자료.
+++
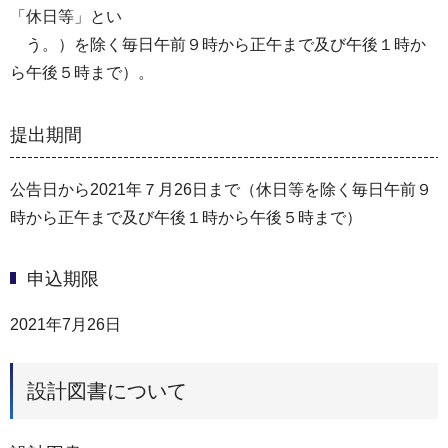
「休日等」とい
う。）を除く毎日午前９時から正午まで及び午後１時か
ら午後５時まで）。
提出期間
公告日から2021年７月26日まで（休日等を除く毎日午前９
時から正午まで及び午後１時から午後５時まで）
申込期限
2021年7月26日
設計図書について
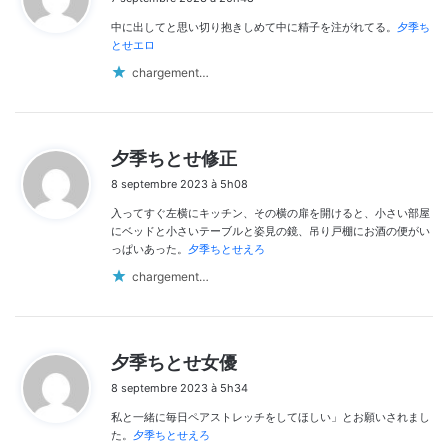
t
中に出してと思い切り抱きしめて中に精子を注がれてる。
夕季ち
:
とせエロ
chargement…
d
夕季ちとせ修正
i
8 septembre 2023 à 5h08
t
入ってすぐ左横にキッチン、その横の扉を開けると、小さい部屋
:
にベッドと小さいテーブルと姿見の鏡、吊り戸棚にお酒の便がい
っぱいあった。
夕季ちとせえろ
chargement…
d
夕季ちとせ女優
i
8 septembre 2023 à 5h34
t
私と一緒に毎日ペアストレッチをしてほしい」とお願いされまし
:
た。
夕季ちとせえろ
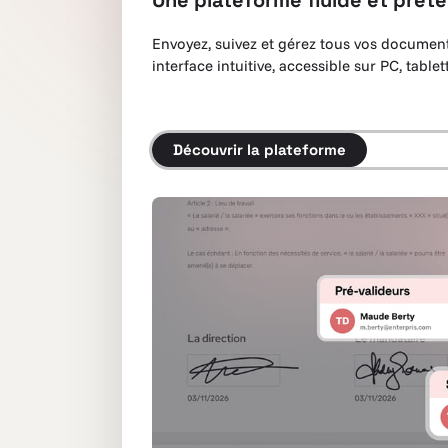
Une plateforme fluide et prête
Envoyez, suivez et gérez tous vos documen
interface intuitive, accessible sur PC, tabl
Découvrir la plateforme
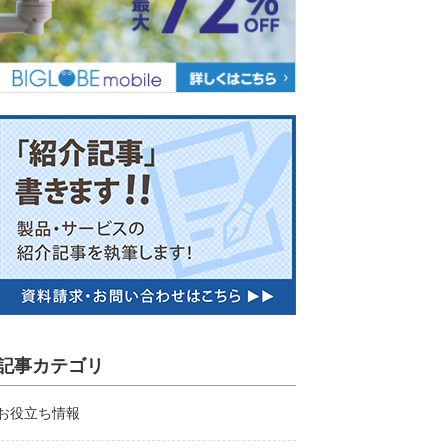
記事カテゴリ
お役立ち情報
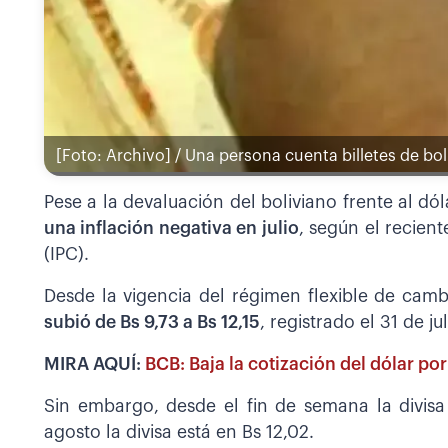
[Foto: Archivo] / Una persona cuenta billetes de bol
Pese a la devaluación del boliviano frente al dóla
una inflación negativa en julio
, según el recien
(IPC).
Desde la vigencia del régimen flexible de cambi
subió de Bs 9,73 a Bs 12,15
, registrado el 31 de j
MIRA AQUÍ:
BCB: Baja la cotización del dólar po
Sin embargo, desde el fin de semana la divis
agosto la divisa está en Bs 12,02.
+++
과제 지시. 위 항목에서 "septembre"라는 단어가 들어 있는 줄을 모두 모아 그대로 옮겨 적으세요. 대소문자는 구분합니다.

과제 답안.
8 septembre 2023 à 5h08
8 septembre 2023 à 5h34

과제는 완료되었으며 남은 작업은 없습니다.